> Task to carry out
Find "left wrist: (419, 106)" below and begin at its line; stop after the line with "left hip: (120, 128)". Output those lines exactly, without pictures.

> Data for this exercise
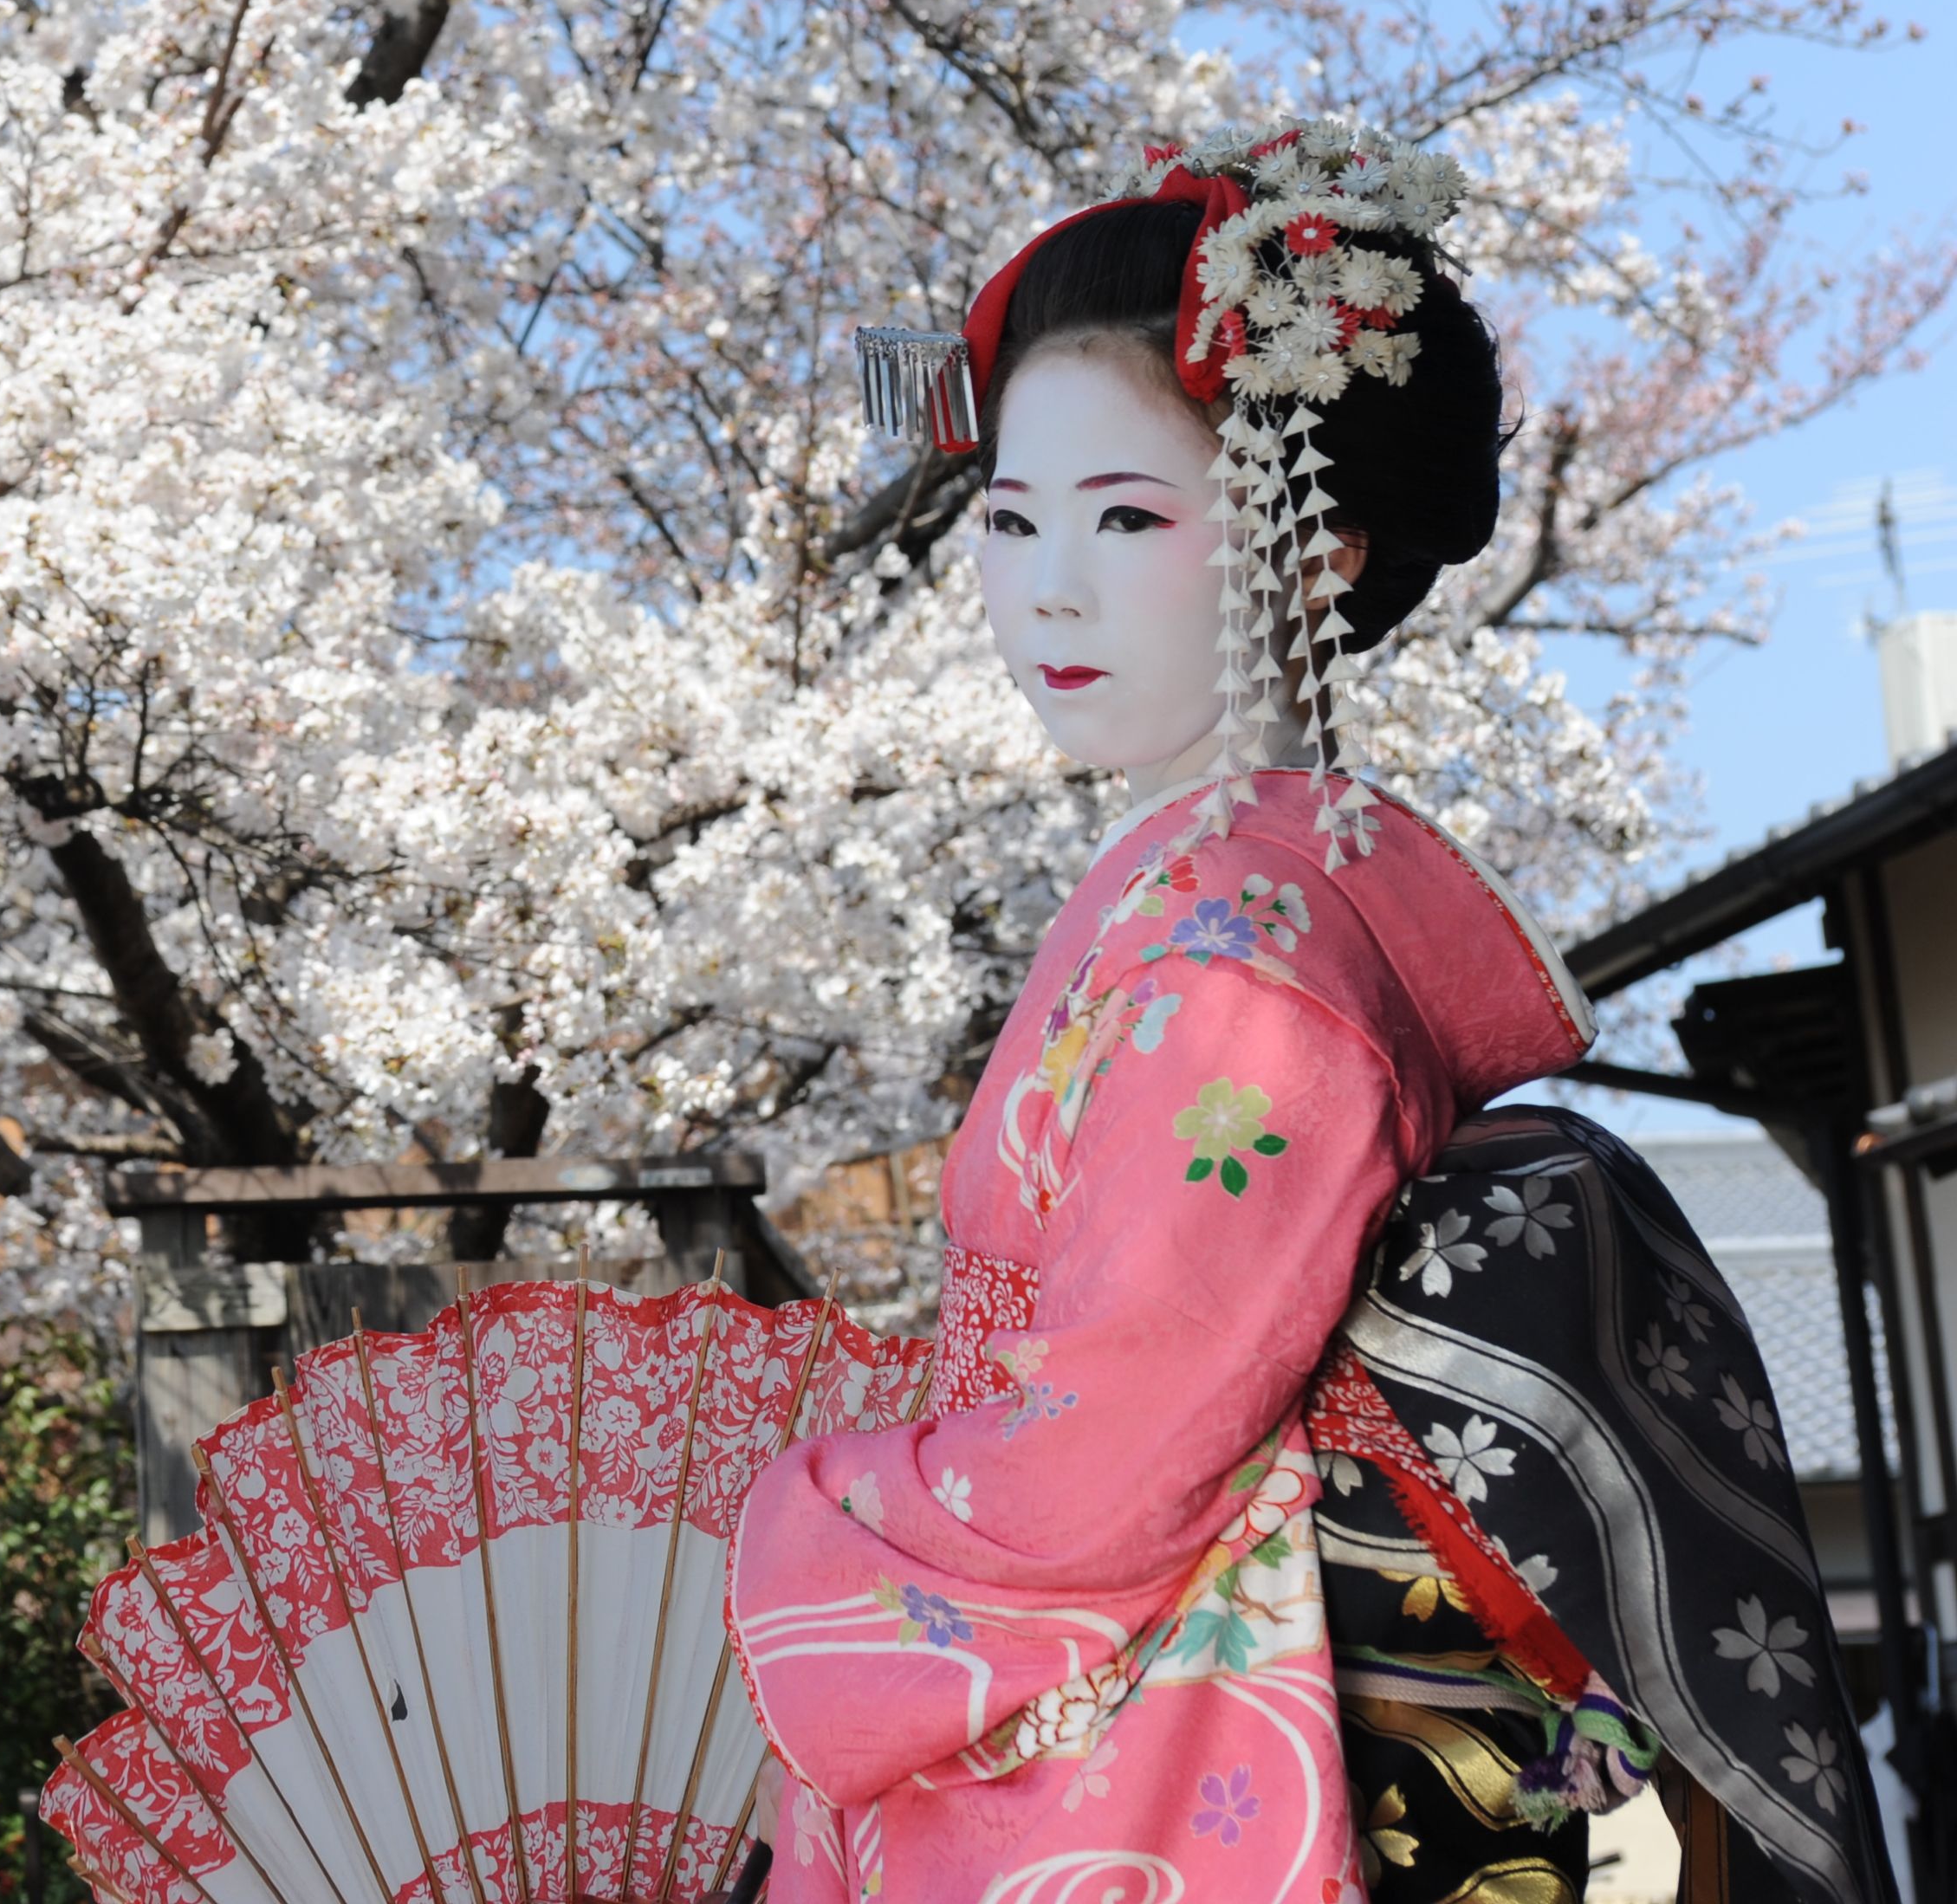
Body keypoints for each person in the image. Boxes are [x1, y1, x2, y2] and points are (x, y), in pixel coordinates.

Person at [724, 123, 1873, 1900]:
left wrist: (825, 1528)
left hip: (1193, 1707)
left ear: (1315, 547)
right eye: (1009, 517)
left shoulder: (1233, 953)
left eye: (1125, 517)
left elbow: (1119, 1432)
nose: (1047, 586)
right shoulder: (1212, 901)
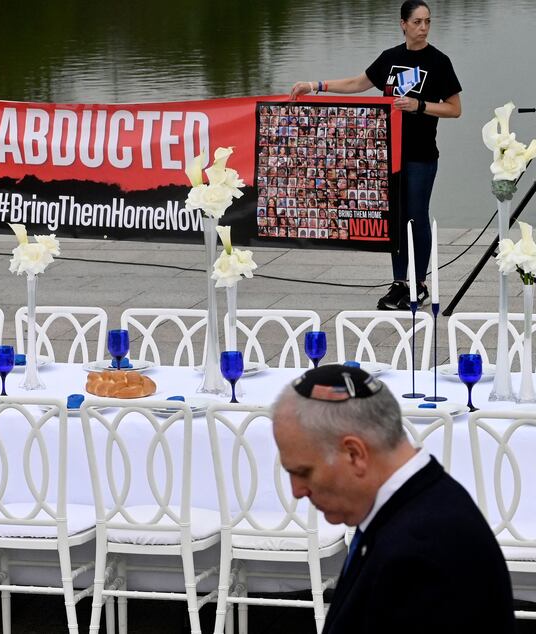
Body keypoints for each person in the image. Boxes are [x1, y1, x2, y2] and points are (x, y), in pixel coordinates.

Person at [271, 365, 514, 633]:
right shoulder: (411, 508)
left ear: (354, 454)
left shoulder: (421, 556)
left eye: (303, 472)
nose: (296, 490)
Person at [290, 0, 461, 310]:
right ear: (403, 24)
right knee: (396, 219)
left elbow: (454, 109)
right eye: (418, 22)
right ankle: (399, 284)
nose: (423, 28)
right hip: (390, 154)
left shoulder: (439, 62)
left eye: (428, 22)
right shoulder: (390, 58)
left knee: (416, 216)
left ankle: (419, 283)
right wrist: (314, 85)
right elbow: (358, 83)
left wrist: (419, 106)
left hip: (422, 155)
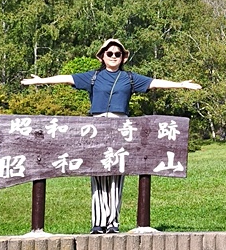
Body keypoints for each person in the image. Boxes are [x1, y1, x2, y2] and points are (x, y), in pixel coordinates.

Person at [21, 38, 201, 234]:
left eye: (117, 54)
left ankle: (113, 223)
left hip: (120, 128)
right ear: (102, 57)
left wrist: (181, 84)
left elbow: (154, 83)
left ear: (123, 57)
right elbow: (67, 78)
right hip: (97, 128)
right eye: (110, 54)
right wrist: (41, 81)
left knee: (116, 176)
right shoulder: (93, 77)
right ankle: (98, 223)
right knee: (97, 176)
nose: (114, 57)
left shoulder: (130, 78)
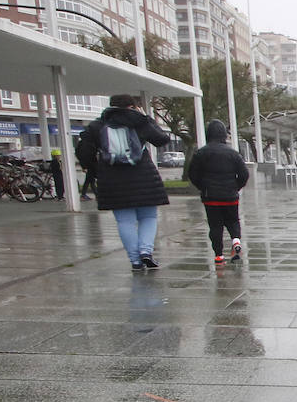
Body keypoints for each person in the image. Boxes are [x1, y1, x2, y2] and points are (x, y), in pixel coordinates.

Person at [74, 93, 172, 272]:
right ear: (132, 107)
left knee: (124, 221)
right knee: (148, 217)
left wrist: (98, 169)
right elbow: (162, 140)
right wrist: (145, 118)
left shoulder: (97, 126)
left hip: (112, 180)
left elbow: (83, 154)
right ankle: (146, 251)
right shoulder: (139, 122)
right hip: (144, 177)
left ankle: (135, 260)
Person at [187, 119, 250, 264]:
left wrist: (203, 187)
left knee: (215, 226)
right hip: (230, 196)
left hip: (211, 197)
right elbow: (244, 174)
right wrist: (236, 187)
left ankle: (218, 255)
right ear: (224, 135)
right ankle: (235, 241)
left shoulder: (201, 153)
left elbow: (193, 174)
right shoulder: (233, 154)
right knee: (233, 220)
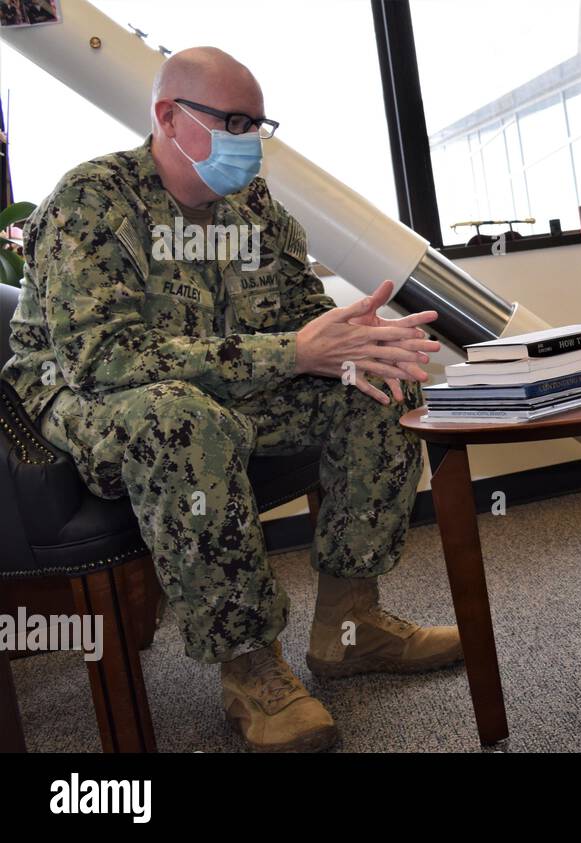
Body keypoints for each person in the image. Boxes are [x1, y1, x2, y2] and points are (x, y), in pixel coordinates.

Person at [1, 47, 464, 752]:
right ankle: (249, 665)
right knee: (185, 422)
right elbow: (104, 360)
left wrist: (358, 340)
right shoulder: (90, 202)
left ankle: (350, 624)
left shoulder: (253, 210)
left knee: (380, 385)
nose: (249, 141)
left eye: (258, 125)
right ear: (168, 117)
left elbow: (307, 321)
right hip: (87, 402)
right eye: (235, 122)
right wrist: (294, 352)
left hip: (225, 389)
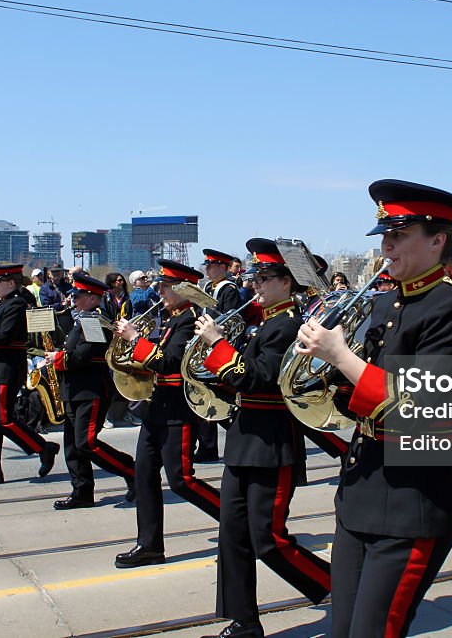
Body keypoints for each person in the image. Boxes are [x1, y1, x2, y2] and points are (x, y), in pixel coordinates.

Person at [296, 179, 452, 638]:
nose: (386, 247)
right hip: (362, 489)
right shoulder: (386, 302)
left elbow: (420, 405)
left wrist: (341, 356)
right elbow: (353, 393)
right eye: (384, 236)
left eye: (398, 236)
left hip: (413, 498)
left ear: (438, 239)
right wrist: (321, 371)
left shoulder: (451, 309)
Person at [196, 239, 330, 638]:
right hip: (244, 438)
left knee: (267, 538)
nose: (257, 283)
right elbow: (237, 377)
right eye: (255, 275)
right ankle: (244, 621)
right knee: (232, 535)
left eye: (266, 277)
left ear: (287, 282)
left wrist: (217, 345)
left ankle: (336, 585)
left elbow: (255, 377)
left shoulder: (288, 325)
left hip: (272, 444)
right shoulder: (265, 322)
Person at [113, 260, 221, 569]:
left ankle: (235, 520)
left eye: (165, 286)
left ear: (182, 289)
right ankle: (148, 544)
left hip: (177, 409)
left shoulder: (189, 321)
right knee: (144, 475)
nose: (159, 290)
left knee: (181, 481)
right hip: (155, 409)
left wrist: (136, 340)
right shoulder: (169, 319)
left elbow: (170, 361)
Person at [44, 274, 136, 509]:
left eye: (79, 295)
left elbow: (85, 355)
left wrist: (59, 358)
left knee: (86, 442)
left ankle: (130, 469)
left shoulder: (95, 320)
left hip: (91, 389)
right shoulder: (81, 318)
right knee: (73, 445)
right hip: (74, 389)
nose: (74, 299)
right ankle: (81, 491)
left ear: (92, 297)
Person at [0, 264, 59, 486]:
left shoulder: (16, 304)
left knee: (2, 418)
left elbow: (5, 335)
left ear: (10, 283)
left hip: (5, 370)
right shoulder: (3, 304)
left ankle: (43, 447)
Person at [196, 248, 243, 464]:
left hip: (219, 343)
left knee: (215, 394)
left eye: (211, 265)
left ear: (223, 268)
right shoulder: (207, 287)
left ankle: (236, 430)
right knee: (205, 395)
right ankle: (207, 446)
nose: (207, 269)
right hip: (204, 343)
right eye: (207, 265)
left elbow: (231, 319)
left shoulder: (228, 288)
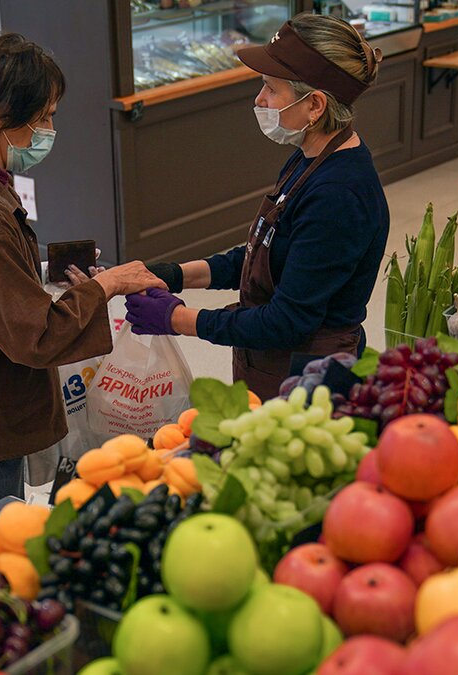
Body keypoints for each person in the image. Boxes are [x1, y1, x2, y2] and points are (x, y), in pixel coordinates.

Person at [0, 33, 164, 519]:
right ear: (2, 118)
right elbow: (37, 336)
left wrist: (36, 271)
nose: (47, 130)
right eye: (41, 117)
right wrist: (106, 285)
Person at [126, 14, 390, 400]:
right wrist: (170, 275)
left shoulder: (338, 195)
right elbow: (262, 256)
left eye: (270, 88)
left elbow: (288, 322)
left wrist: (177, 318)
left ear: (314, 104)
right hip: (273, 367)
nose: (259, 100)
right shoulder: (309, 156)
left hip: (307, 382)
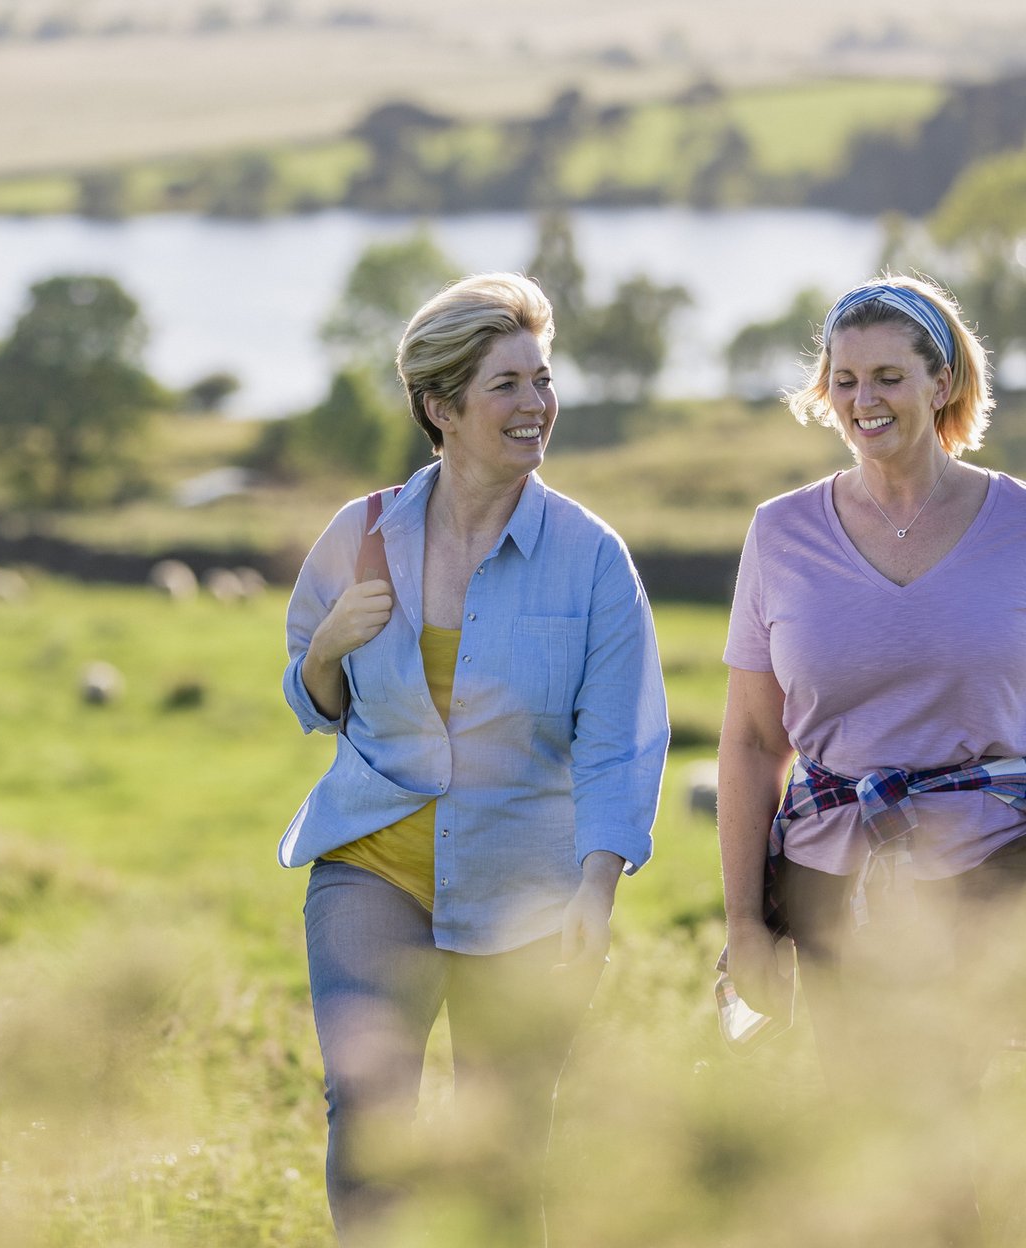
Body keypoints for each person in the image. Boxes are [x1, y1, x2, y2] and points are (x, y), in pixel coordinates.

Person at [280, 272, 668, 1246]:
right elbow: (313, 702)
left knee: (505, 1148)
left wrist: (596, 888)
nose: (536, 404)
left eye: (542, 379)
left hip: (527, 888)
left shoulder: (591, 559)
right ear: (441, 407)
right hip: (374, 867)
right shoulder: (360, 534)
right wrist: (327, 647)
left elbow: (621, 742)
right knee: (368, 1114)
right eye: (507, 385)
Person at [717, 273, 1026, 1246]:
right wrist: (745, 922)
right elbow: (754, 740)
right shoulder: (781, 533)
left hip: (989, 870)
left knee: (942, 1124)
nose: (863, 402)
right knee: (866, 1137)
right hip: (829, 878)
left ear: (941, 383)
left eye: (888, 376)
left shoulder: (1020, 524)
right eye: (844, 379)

> Solution below
left wrist: (419, 106)
left hip: (422, 155)
Body keypoints for each person in the image. Boxes are [x1, y1, x2, y2] and points are (x, y), in pixel coordinates.

Person at [21, 38, 201, 234]:
left eye: (117, 54)
left ankle: (113, 223)
left hip: (120, 128)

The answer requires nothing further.